La programmazione degli accessi per Scienze della Formazione Primaria rappresenta il primo tassello fondamentale per colmare la cronica carenza di docenti specializzati nelle scuole italiane, garantendo al contempo il rispetto dei parametri di qualità dell'insegnamento stabiliti dall'Unione Europea.

Scorrendo la mappa dei poli accademici con la maggiore capienza, spicca l’Università Suor Orsola Benincasa di Napoli con ben 685 posti messi a bando, seguita dalla Milano-Bicocca con 505 ammissioni. Registrano numeri importanti anche la Link Campus di Roma e l’ateneo di Salerno a Fisciano, entrambi attestati a quota 460 unità, mentre Roma Tre si ferma a 420 posti. Chiudono la fascia alta Bologna con 320, Firenze con 360, Macerata a quota 350, e infine Perugia e Urbino che offrono 340 posti ciascuna. Cifre che delineano una distribuzione geografica marcatamente sbilanciata, che costringe ogni anno migliaia di studenti a una mobilità interregionale pur di coronare il sogno dell'abilitazione.

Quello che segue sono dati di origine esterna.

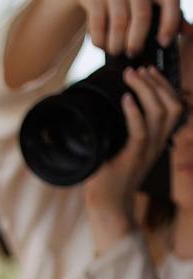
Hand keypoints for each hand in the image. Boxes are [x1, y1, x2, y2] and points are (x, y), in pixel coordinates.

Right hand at [67, 0, 181, 53]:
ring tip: (116, 50)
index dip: (170, 23)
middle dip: (136, 42)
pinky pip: (98, 26)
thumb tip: (188, 31)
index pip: (170, 0)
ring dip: (117, 45)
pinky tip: (102, 43)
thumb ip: (167, 13)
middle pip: (142, 16)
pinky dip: (100, 41)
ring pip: (120, 24)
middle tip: (132, 53)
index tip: (163, 42)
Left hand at [84, 65, 184, 252]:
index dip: (164, 85)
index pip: (174, 106)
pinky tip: (125, 99)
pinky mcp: (132, 159)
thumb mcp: (119, 149)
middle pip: (172, 105)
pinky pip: (140, 131)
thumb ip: (120, 131)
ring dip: (146, 90)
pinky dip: (134, 112)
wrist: (108, 207)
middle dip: (157, 82)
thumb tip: (104, 108)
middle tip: (138, 70)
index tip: (149, 71)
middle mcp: (157, 144)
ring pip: (160, 113)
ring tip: (131, 76)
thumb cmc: (109, 179)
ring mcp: (147, 151)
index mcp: (157, 140)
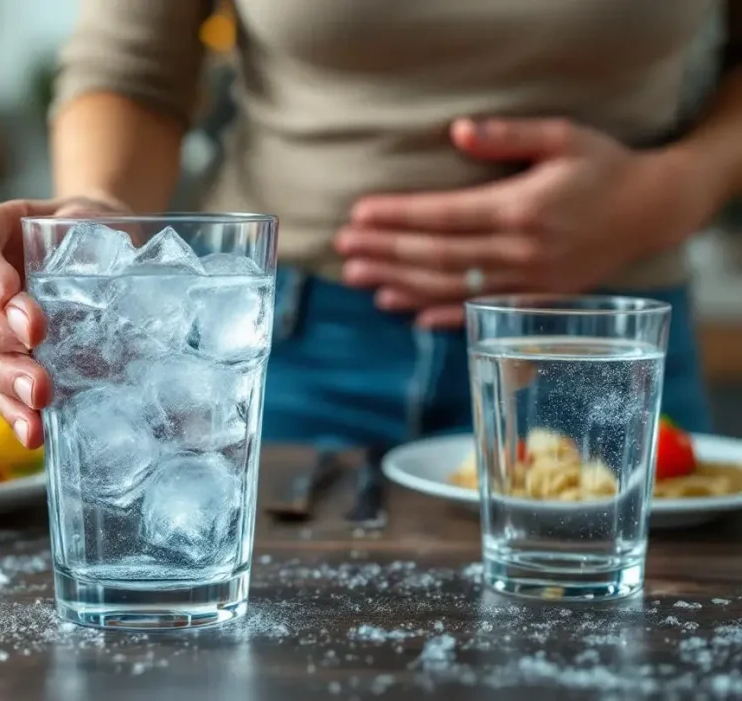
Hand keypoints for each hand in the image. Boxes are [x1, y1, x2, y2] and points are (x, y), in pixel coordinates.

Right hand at [0, 194, 129, 447]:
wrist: (104, 253)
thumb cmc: (93, 231)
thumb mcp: (97, 222)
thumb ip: (92, 236)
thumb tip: (103, 266)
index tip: (8, 290)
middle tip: (34, 342)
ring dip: (6, 378)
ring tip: (39, 396)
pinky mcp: (6, 362)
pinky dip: (14, 412)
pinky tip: (34, 431)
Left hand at [335, 118, 711, 326]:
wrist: (653, 210)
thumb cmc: (604, 166)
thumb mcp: (564, 136)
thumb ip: (509, 136)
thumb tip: (459, 130)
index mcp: (523, 208)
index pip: (445, 215)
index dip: (399, 216)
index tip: (358, 214)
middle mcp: (522, 250)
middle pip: (439, 255)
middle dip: (387, 252)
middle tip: (344, 250)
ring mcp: (529, 281)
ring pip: (453, 287)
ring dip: (402, 284)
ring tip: (361, 280)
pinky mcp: (536, 299)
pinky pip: (481, 312)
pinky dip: (443, 316)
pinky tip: (408, 313)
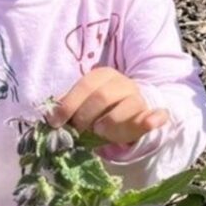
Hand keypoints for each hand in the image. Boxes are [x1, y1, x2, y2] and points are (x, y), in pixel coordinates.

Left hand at [49, 67, 168, 144]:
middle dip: (85, 116)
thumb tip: (48, 115)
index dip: (68, 105)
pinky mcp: (152, 113)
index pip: (85, 86)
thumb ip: (68, 105)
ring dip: (109, 122)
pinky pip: (157, 114)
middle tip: (78, 130)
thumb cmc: (101, 106)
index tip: (55, 122)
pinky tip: (149, 123)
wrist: (133, 108)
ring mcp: (138, 98)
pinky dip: (154, 119)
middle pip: (102, 97)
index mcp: (103, 75)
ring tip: (99, 130)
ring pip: (125, 107)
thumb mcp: (83, 101)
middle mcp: (123, 83)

Il sistema prevede inoltre una rete di sicurezza per recuperare i posti eventualmente rimasti vacanti dopo lo scorrimento delle graduatorie locali. Chi non è riuscito a superare la selezione nel proprio ateneo di prima scelta potrà infatti concorrere nei bandi di ripescaggio pubblicati dalle singole università, dove i criteri di ammissione si allentano consentendo l'ingresso anche a chi ha totalizzato una valutazione inferiore alla soglia di 55/80. Resta tuttavia un punto interrogativo per alcune sedi specifiche, come Catanzaro, la sede napoletana della Link Campus e Siracusa per l'Università Kore di Enna, il cui avvio definitivo resta subordinato al completamento delle procedure di accreditamento ministeriale e alla verifica dei requisiti strutturali e di organico docente richiesti dalla normativa vigente.